- _Records provided_:

+--

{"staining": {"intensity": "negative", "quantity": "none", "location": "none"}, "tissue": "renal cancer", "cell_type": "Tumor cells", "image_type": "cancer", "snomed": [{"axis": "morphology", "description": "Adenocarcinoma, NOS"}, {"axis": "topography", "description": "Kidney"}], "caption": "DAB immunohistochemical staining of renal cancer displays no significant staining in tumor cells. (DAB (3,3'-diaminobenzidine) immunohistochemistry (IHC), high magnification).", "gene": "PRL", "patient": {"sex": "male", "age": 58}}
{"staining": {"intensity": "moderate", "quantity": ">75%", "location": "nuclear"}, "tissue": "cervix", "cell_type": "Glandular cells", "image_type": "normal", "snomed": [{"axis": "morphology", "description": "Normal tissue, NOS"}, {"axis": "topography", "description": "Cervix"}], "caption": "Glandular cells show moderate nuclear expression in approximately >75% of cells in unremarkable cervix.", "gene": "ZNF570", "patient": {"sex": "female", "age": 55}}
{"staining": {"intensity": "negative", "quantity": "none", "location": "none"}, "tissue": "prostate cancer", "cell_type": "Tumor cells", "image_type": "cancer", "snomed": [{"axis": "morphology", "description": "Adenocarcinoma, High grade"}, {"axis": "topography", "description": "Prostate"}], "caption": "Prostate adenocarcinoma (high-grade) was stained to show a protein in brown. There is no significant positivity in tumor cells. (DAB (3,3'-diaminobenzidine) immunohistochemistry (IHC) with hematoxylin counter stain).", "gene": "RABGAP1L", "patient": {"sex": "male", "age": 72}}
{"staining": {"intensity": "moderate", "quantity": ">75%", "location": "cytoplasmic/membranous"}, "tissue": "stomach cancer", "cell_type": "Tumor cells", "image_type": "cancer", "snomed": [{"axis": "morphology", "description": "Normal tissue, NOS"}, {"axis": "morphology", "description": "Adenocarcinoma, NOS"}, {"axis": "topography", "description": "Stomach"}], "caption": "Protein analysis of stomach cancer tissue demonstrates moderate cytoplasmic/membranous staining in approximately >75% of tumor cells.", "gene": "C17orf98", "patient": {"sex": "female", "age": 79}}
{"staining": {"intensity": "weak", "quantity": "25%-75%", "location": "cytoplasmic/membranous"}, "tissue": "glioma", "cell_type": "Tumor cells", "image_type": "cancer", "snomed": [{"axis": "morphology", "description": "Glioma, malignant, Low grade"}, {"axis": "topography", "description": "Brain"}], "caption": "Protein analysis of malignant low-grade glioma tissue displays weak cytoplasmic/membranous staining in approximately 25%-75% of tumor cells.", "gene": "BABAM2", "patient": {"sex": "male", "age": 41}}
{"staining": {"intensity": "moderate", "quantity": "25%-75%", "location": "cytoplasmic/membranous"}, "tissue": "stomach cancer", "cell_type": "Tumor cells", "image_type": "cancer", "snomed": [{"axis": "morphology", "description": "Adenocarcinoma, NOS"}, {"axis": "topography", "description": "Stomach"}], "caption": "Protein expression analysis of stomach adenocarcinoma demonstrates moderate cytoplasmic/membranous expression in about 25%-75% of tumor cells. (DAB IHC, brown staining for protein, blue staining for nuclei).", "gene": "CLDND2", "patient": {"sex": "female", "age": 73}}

+--

- _What you have to do_:
Take the line that contains "analysis of malignant" and each line after it down to the last of the records, and retype them exactly; add nothing else.

- _Expected answer_:
{"staining": {"intensity": "weak", "quantity": "25%-75%", "location": "cytoplasmic/membranous"}, "tissue": "glioma", "cell_type": "Tumor cells", "image_type": "cancer", "snomed": [{"axis": "morphology", "description": "Glioma, malignant, Low grade"}, {"axis": "topography", "description": "Brain"}], "caption": "Protein analysis of malignant low-grade glioma tissue displays weak cytoplasmic/membranous staining in approximately 25%-75% of tumor cells.", "gene": "BABAM2", "patient": {"sex": "male", "age": 41}}
{"staining": {"intensity": "moderate", "quantity": "25%-75%", "location": "cytoplasmic/membranous"}, "tissue": "stomach cancer", "cell_type": "Tumor cells", "image_type": "cancer", "snomed": [{"axis": "morphology", "description": "Adenocarcinoma, NOS"}, {"axis": "topography", "description": "Stomach"}], "caption": "Protein expression analysis of stomach adenocarcinoma demonstrates moderate cytoplasmic/membranous expression in about 25%-75% of tumor cells. (DAB IHC, brown staining for protein, blue staining for nuclei).", "gene": "CLDND2", "patient": {"sex": "female", "age": 73}}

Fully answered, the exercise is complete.